Screening for work that is meaningful and valuable to the community (#2 & 3 above) will have to be done by knowledgeable experts. This might in principle either include the established pool of senior academics who review papers – as proposed elsewhere. However, in my view we ought to tap into the pool of more junior researchers to avoid exacerbating the peer review bottleneck. There is a vast and highly capable community of experienced postdocs who would be very well placed to carry out these tasks. They would be incentivized by including this activity as a quantifiable output relevant for research assessment, or by direct financial compensation at a level that would be affordable even at high volumes (for example, 50$/manuscript). A second group might be retired academics interested in staying engaged with the community.

Integration with Journal workflows

Journals apply peer review and editorial assessment to submitted manuscripts. More progressive journals have started to apply more or less complex additional screening processes to complement peer-review. At the EMBO publications this involves in-house screening for statistics and image aberrations as well as curation. The curation step will be at least partially automated in the future and culminates in an easy to use author validation interface (for more information on the EMBO Source Data paradigm see ). It is imperative to avoid redundancy in such screening processes as they require significant overheads and incur delays. Many in the community are concerned about scooping, and many preprints that are posted are simultaneously submitted for publication – something journals have started to facilitate with co-submission/preprint posting functionality in their online systems. We therefore hope that the quality control and curation exercise can be applied to preprints by executing it at this point of intersection of preprints and journals.
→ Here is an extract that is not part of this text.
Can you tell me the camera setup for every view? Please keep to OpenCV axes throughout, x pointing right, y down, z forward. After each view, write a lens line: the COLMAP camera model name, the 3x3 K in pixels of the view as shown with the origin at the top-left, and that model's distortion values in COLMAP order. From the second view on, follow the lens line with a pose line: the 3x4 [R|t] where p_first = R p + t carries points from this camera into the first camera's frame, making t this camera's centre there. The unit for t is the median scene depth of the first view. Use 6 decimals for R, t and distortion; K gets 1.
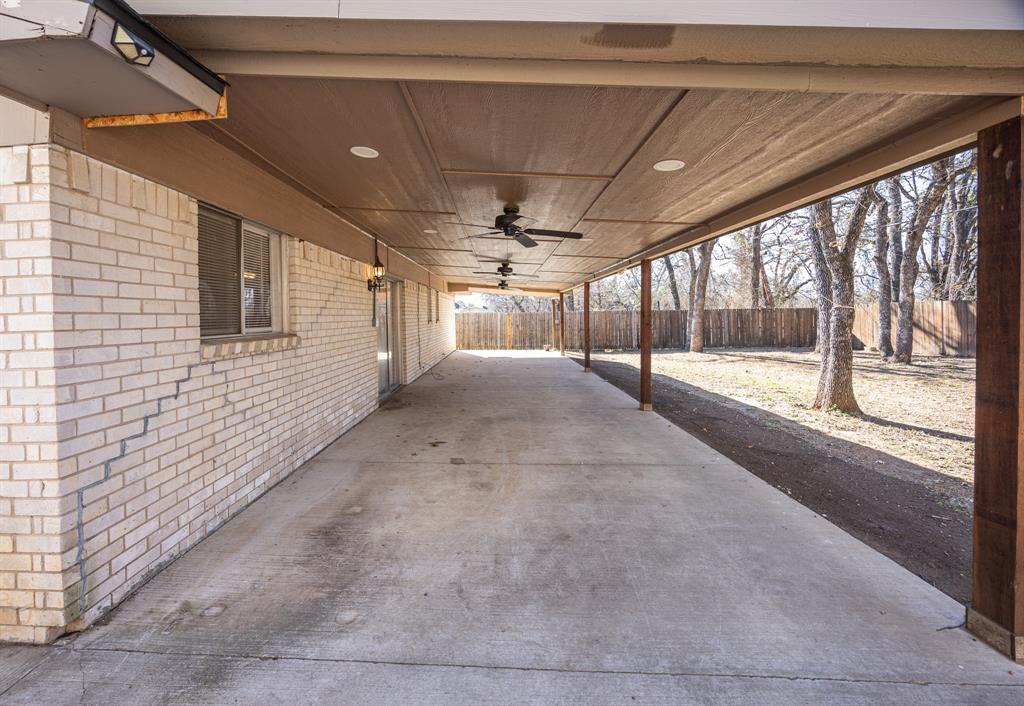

However, for cost reasons many journals will not apply such screening processes in their workflows and to be sure not all preprints need be destined for journal publication in the first place. We should ultimately apply the screens outlined here to all preprints systematically. Once the issues of quality control, reproducibility and discoverability are addressed in preprints, they will be taken over to the published journal paper, as it represents no extra costs for the journal and the journal will not want to be less useful than the preprint to the reader. In other words, a central quality-controlled preprint server can play an important role in improving the literature at many journals. Funders could include the expenses for quality control and curation in their research awards.
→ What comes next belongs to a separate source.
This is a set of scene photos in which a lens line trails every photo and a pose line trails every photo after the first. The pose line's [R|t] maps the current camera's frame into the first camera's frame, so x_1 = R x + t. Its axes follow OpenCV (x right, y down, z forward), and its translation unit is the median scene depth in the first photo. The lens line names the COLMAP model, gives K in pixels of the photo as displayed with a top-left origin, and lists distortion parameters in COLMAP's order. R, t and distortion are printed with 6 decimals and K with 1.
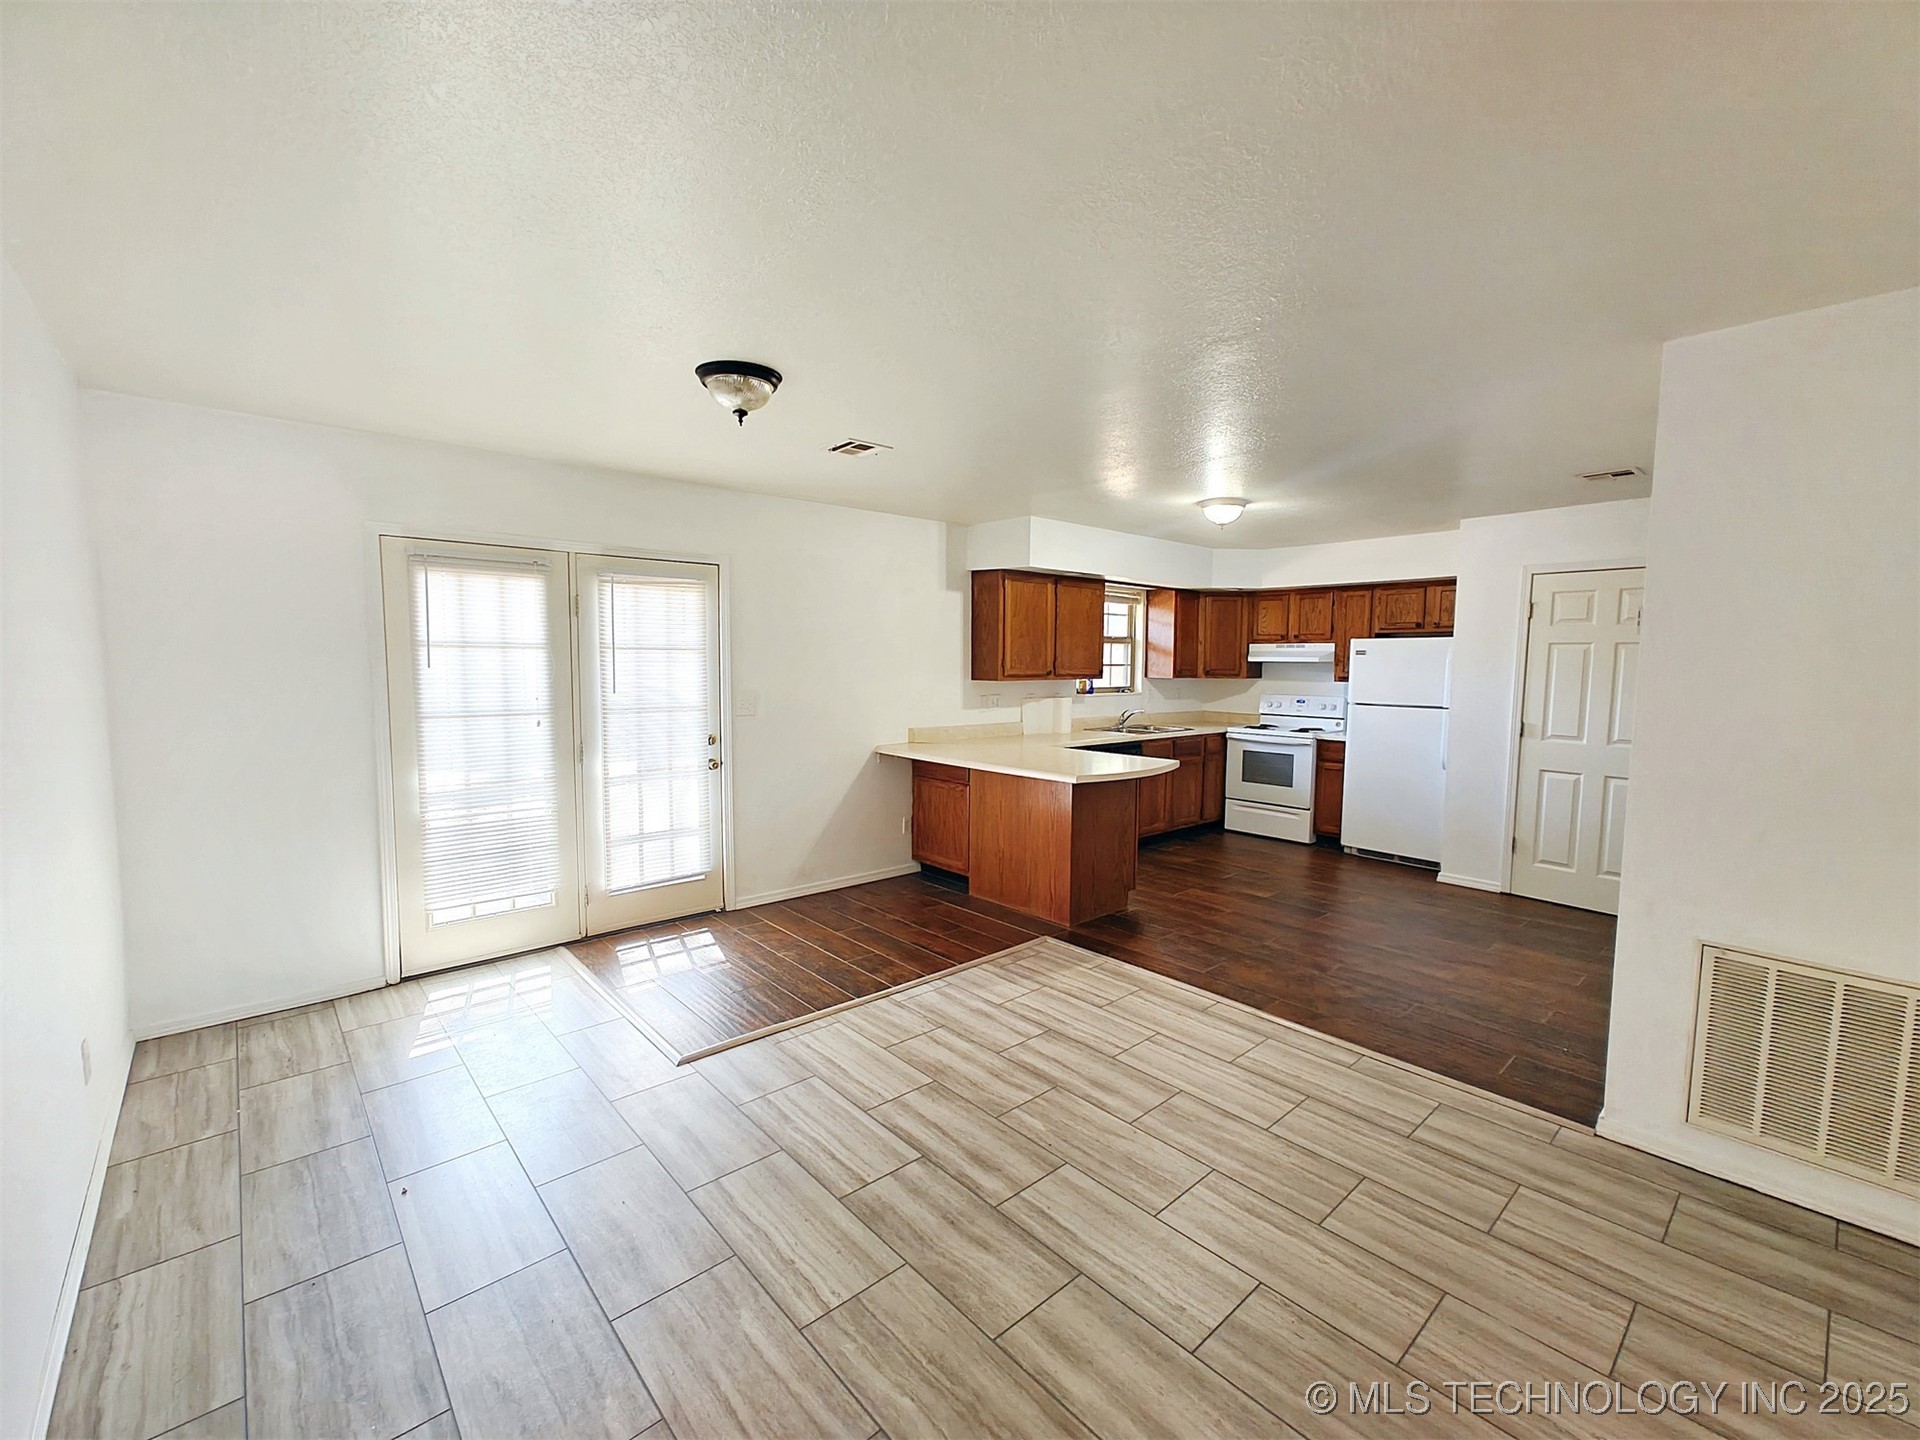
lens RADIAL K [[798.9, 0, 960.0], [0, 798.9, 720.0], [0, 0, 1]] dist [0.002554, 0.000350]
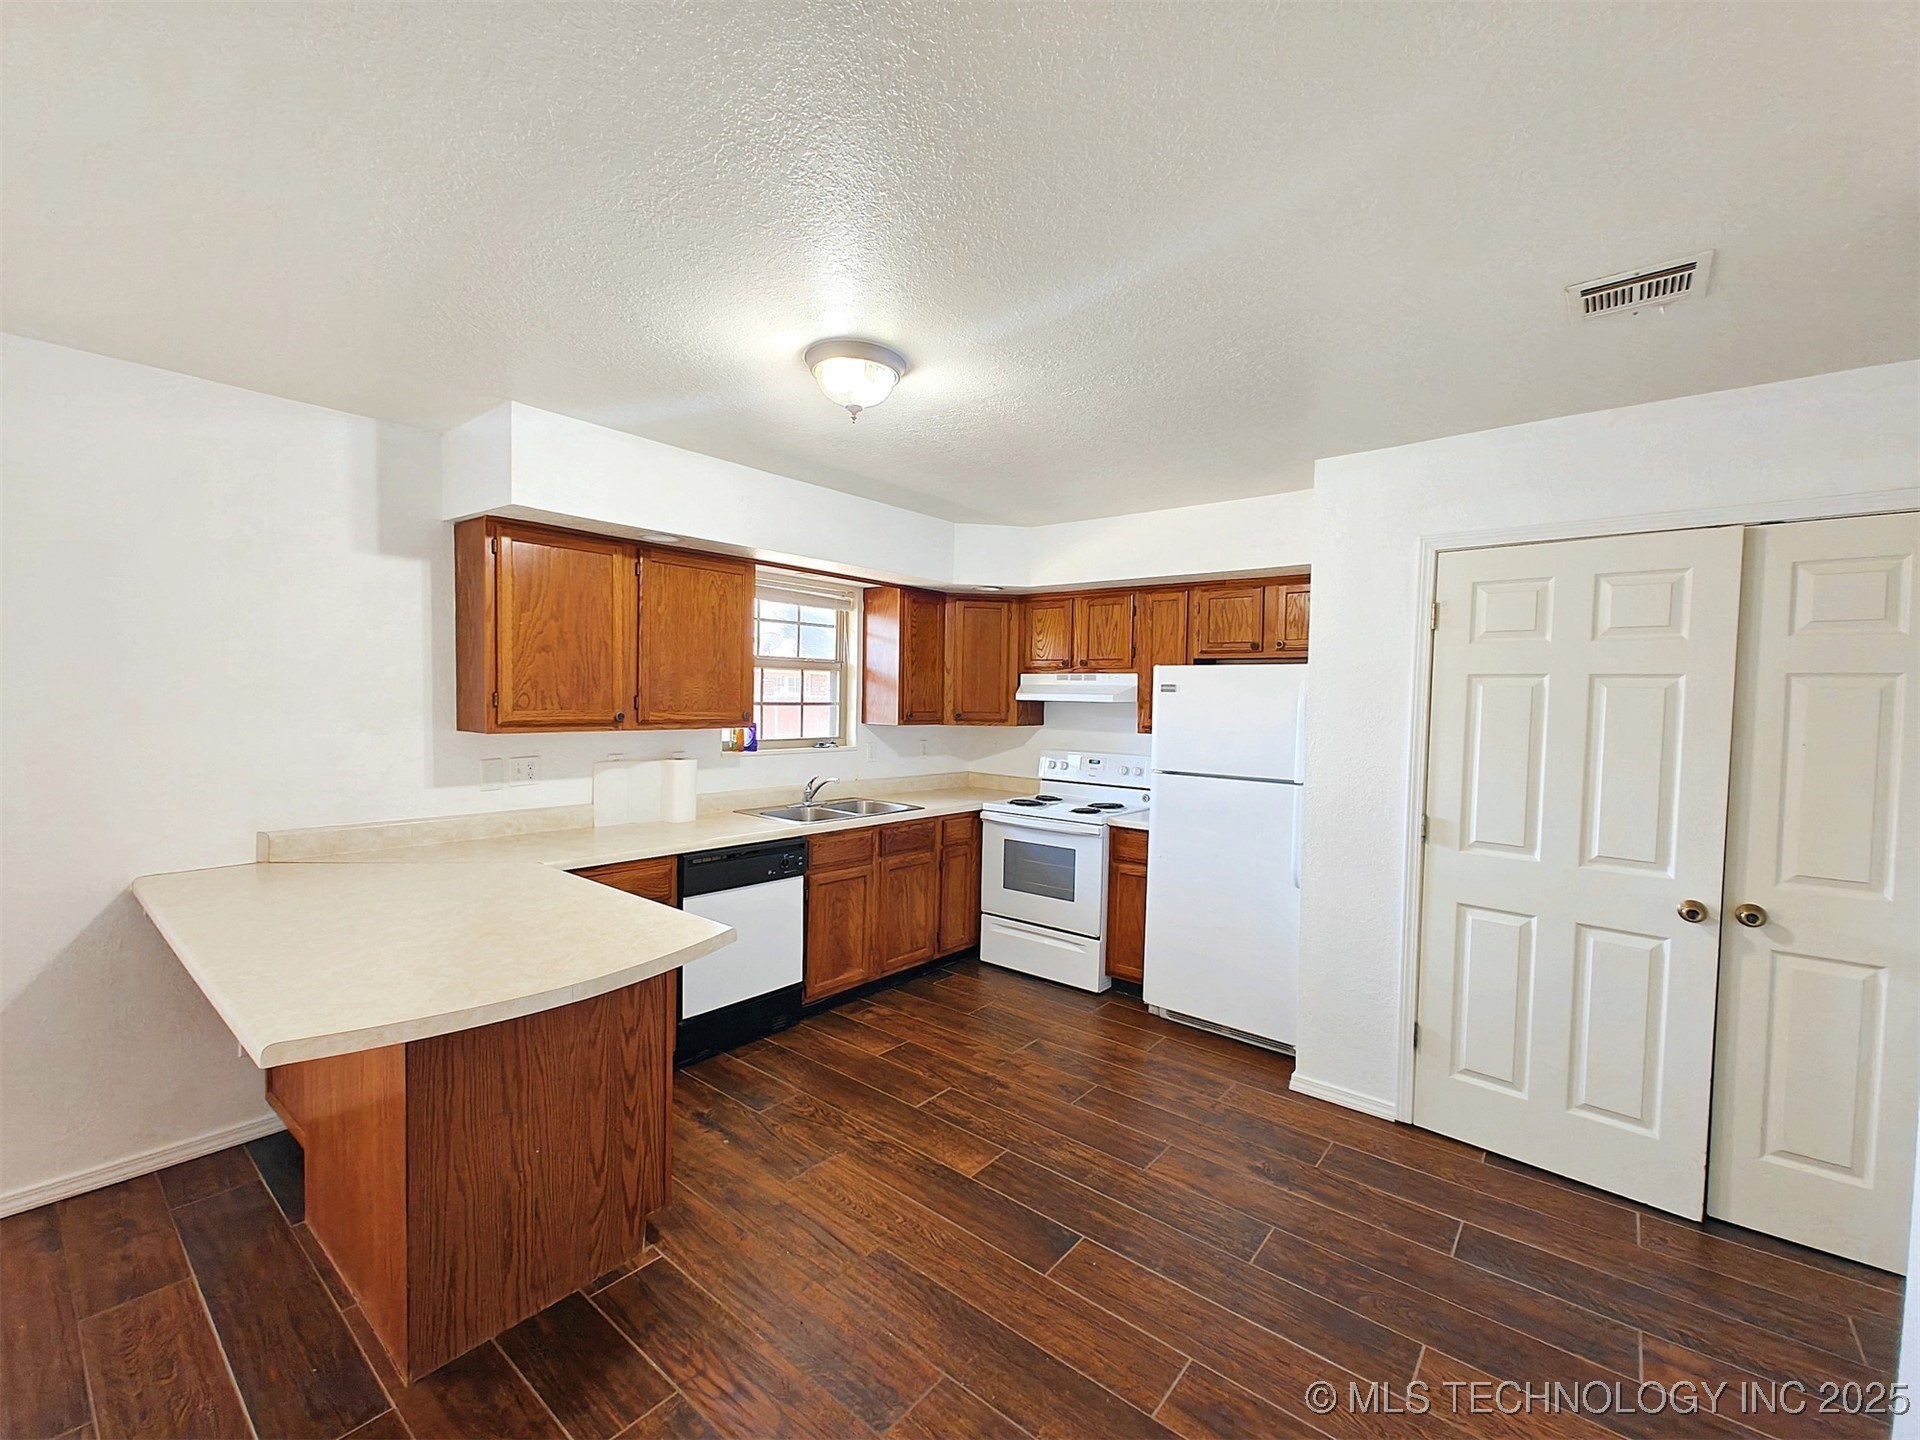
lens RADIAL K [[798.9, 0, 960.0], [0, 798.9, 720.0], [0, 0, 1]] dist [0.002554, 0.000350]
pose [[0.989004, 0.006793, 0.147733, 0.229749], [-0.000501, 0.999093, -0.042582, -0.030801], [-0.147888, 0.042040, 0.988110, 0.380308]]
As others have suggested on this blog, full peer review may also be applied to preprints and they may be subjects for journal clubs, as Martin Chalfie suggested at ICCB2018 this week – he reported that his lab has switched with considerable enthusiasm to doing journal club on preprints, and posts the results to the authors (he credited Francis Collins with the concept). The Company of Biologists will soon launch its own community preprint commenting platform ‘preLights’. These are all important and valuable post-posting initiatives, but what we need first and foremost is a pre-posting filtering mechanism.

Fig. 1. Quality control and data curation steps applied prior to preprint posting, integrated with the journal submission system.


Ancknowledgement: with thanks to Thomas Lemberger and Maria Leptin for suggestions.